Accurate interpretation of an athlete’s ECG requires proper training and experience. The false-positive rate in this study was only 2.2%, and approximately 1 in 4 athletes with abnormal ECG findings were found to have a cardiac disorder associated with SCD. Physician expertise, cardiology, and institutional resources vary among NCAA institutions, which will affect both the capacity and ability to implement ECG screening. Thus, the findings of this study may not be applicable to institutions with less experience. If an ECG is included in the cardiovascular screening of athletes, it must be interpreted with modern standards that distinguish physiological cardiac remodeling from findings suggestive of underlying cardiac pathology and be conducted with adequate cardiology oversight and resources to assist with the secondary investigation of ECG abnormalities.
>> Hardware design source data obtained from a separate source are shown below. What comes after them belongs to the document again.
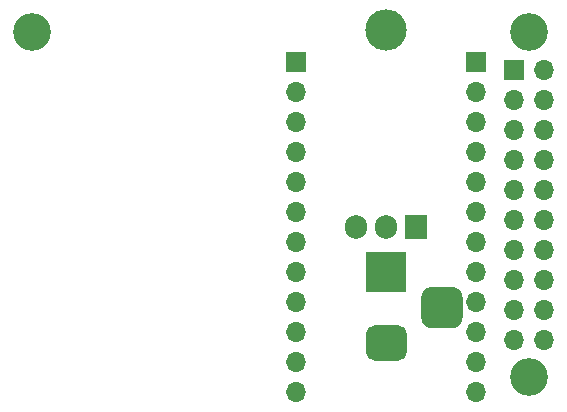
<source format=gbr>
%TF.GenerationSoftware,KiCad,Pcbnew,(5.1.9)-1*%
%TF.CreationDate,2021-08-18T17:12:04+10:00*%
%TF.ProjectId,i2c-master,6932632d-6d61-4737-9465-722e6b696361,rev?*%
%TF.SameCoordinates,Original*%
%TF.FileFunction,Soldermask,Bot*%
%TF.FilePolarity,Negative*%
%FSLAX46Y46*%
G04 Gerber Fmt 4.6, Leading zero omitted, Abs format (unit mm)*
G04 Created by KiCad (PCBNEW (5.1.9)-1) date 2021-08-18 17:12:04*
%MOMM*%
%LPD*%
G01*
G04 APERTURE LIST*
%ADD10O,1.700000X1.700000*%
%ADD11R,1.700000X1.700000*%
%ADD12C,3.200000*%
%ADD13O,1.905000X2.000000*%
%ADD14R,1.905000X2.000000*%
%ADD15O,3.500000X3.500000*%
%ADD16R,3.500000X3.500000*%
G04 APERTURE END LIST*
D10*
%TO.C,J12*%
X76835000Y-61595000D03*
X74295000Y-61595000D03*
X76835000Y-59055000D03*
X74295000Y-59055000D03*
X76835000Y-56515000D03*
X74295000Y-56515000D03*
X76835000Y-53975000D03*
X74295000Y-53975000D03*
X76835000Y-51435000D03*
X74295000Y-51435000D03*
X76835000Y-48895000D03*
X74295000Y-48895000D03*
X76835000Y-46355000D03*
X74295000Y-46355000D03*
X76835000Y-43815000D03*
X74295000Y-43815000D03*
X76835000Y-41275000D03*
X74295000Y-41275000D03*
X76835000Y-38735000D03*
D11*
X74295000Y-38735000D03*
%TD*%
D12*
%TO.C,H4*%
X75565000Y-64770000D03*
%TD*%
%TO.C,H2*%
X75565000Y-35560000D03*
%TD*%
%TO.C,H1*%
X33528000Y-35560000D03*
%TD*%
D13*
%TO.C,U1*%
X60960000Y-52070000D03*
X63500000Y-52070000D03*
D14*
X66040000Y-52070000D03*
D15*
X63500000Y-35410000D03*
%TD*%
%TO.C,J11*%
G36*
G01*
X69075000Y-60630000D02*
X67325000Y-60630000D01*
G75*
G02*
X66450000Y-59755000I0J875000D01*
G01*
X66450000Y-58005000D01*
G75*
G02*
X67325000Y-57130000I875000J0D01*
G01*
X69075000Y-57130000D01*
G75*
G02*
X69950000Y-58005000I0J-875000D01*
G01*
X69950000Y-59755000D01*
G75*
G02*
X69075000Y-60630000I-875000J0D01*
G01*
G37*
G36*
G01*
X64500000Y-63380000D02*
X62500000Y-63380000D01*
G75*
G02*
X61750000Y-62630000I0J750000D01*
G01*
X61750000Y-61130000D01*
G75*
G02*
X62500000Y-60380000I750000J0D01*
G01*
X64500000Y-60380000D01*
G75*
G02*
X65250000Y-61130000I0J-750000D01*
G01*
X65250000Y-62630000D01*
G75*
G02*
X64500000Y-63380000I-750000J0D01*
G01*
G37*
D16*
X63500000Y-55880000D03*
%TD*%
D10*
%TO.C,J6*%
X71120000Y-66040000D03*
X71120000Y-63500000D03*
X71120000Y-60960000D03*
X71120000Y-58420000D03*
X71120000Y-55880000D03*
X71120000Y-53340000D03*
X71120000Y-50800000D03*
X71120000Y-48260000D03*
X71120000Y-45720000D03*
X71120000Y-43180000D03*
X71120000Y-40640000D03*
D11*
X71120000Y-38100000D03*
%TD*%
D10*
%TO.C,J1*%
X55880000Y-66040000D03*
X55880000Y-63500000D03*
X55880000Y-60960000D03*
X55880000Y-58420000D03*
X55880000Y-55880000D03*
X55880000Y-53340000D03*
X55880000Y-50800000D03*
X55880000Y-48260000D03*
X55880000Y-45720000D03*
X55880000Y-43180000D03*
X55880000Y-40640000D03*
D11*
X55880000Y-38100000D03*
%TD*%
M02*

</source>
Screening history questionnaires have a high response rate, and their value in the detection of athletes at risk when used as the sole screening tool is uncertain. ECG screening increases the ability to identify athletes with disorders associated with SCD and thus meet the primary objective of pre-participation screening. An integrated cardiovascular screening that includes an ECG should be considered best practice for the pre-participation evaluation of college athletes.
Please note: The authors have reported that they have no relationships relevant to the contents of this paper to disclose.